O papel da cultura para a cidade vai muito além do entretenimento e lazer, como mostrou Fernanda Sánchez, pesquisadora da Escola de Arquitetura e Urbanismo (EAU) da Universidade Federal Fluminense (UFF).  A pesquisadora tratou dos processos de transformação urbana na cidade do Rio de Janeiro, realizados na última década, em específico as intervenções ocorridas na Zona Portuária da cidade, com a criação do Porto Maravilha, Museu do Amanhã, Museu de Arte do Rio, o VLT, entre outros projetos.
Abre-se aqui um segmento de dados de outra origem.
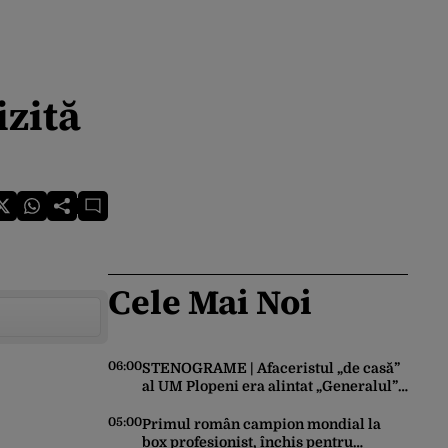
izită
Cele Mai Noi
06:00
STENOGRAME | Afaceristul „de casă”
al UM Plopeni era alintat „Generalul”
de director. L-a anunțat pe șeful uzinei
că i-a adus „subțireanu, așa”
05:00
Primul român campion mondial la
box profesionist, închis pentru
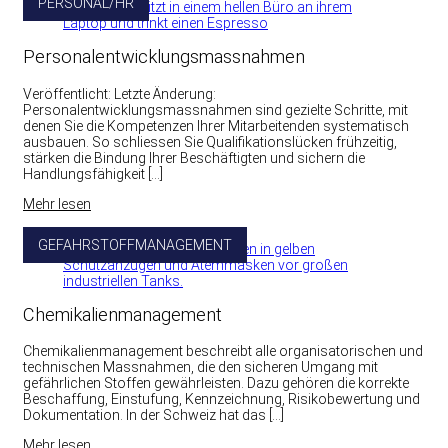
PERSONAL/HR
Personalentwicklungsmassnahmen
Veröffentlicht: Letzte Änderung:
Personalentwicklungsmassnahmen sind gezielte Schritte, mit
denen Sie die Kompetenzen Ihrer Mitarbeitenden systematisch
ausbauen. So schliessen Sie Qualifikationslücken frühzeitig,
stärken die Bindung Ihrer Beschäftigten und sichern die
Handlungsfähigkeit […]
Mehr lesen
GEFAHRSTOFFMANAGEMENT
Chemikalienmanagement
Chemikalienmanagement beschreibt alle organisatorischen und
technischen Massnahmen, die den sicheren Umgang mit
gefährlichen Stoffen gewährleisten. Dazu gehören die korrekte
Beschaffung, Einstufung, Kennzeichnung, Risikobewertung und
Dokumentation. In der Schweiz hat das […]
Mehr lesen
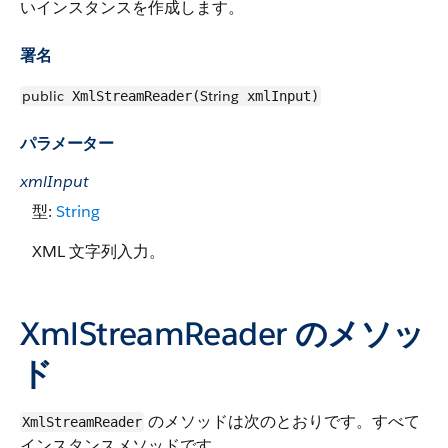
いインスタンスを作成します。
署名
public
String
XmlStreamReader(
xmlInput)
パラメーター
xmlInput
型:
String
XML 文字列入力。
XmlStreamReader のメソッ
ド
のメソッドは次のとおりです。すべて
XmlStreamReader
インスタンスメソッドです。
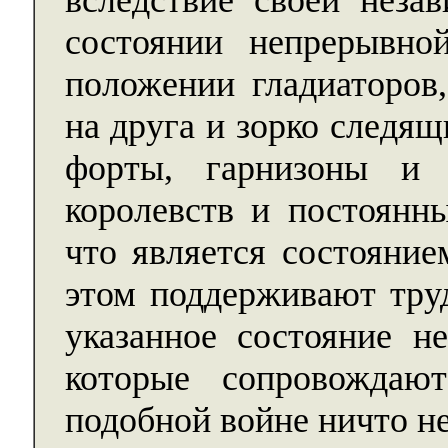
вследствие своей незав
состоянии непрерывно
положении гладиаторов
на друга и зорко следя
форты, гарнизоны и
королевств и постоянн
что является состояние
этом поддерживают тру
указанное состояние н
которые сопровождаю
подобной войне ничто н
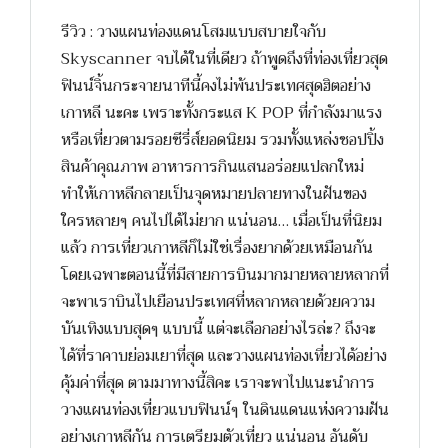
รีวิว : วางแผนท่องแดนโสมแบบสบายใจกับ
Skyscanner จบได้ในที่เดียว ถ้าพูดถึงที่ท่องเที่ยวสุด
ฟินน์จิ้นกระจายนาทีนี้คงไม่พ้นประเทศสุดฮิตอย่าง
เกาหลี นะคะ เพราะทั้งกระแส K POP ที่กำลังมาแรง
หรือเที่ยวตามรอยซีรี่ส์ยอดนิยม รวมทั้งแหล่งชอปปิ้ง
สินค้าคุณภาพ อาหารการกินแสนอร่อยแปลกใหม่
ทำให้เกาหลีกลายเป็นจุดหมายปลายทางในฝันของ
ใครหลายๆ คนไปได้ไม่ยาก แน่นอน… เมื่อเป็นที่นิยม
แล้ว การเที่ยวเกาหลีก็ไม่ใช่เรื่องยากด้วยเหมือนกัน
โดยเฉพาะตอนนี้ที่มีสายการบินมากมายหลายหลากที่
จะพาเราบินไปเยือนประเทศที่หลากหลายด้วยความ
บันเทิงแบบสุดๆ แบบนี้ แต่จะเลือกอย่างไรล่ะ? ถึงจะ
ได้ที่ราคาบย่อมเยาที่สุด และวางแผนท่องเที่ยวได้อย่าง
คุ้มค่าที่สุด ตามมาทางนี้สิคะ เราจะพาไปแนะนำการ
วางแผนท่องเที่ยวแบบฟินน์ๆ ในดินแดนแห่งความฝัน
อย่างเกาหลีกัน การเตรียมตัวเที่ยว แน่นอน อันดับ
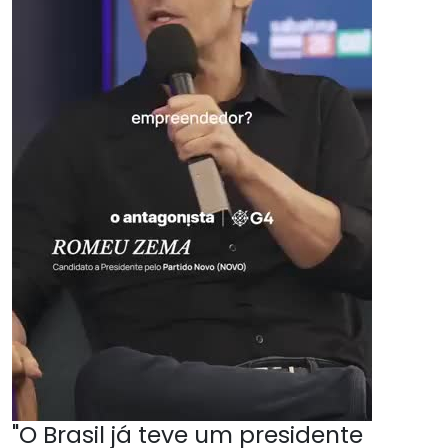
"O Brasil já teve um presidente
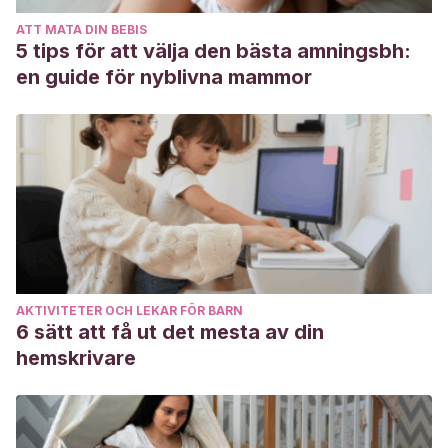
ATT MATA DIN BEBIS
5 tips för att välja den bästa amningsbh:
en guide för nyblivna mammor
AKTIVITETER OCH LEKAR FÖR BARN
6 sätt att få ut det mesta av din
hemskrivare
Sánchez observou a importância da atuação de movimentos e grupos culturais em tais espaços, não apenas em defesa da permanência e do direito aos espaços físicos, mas no que diz respeito ao embates simbólicos.

Fernanda citou o bloco carnavalesco Afoxé Filhos de Gandhi e a escola de samba Vizinha Faladeira como exemplos de organizações e coletivos artístico-culturais que têm atuado como resistência na região, procurando resgatar a herança histórica, a memória e a cultura dos negros que se forjaram nos bairros da zona portuária e central da cidade. “Transformar os sentidos da área tem sido uma operação simbólica perseguida e importante para o processo de transformação urbana”, afirmou.  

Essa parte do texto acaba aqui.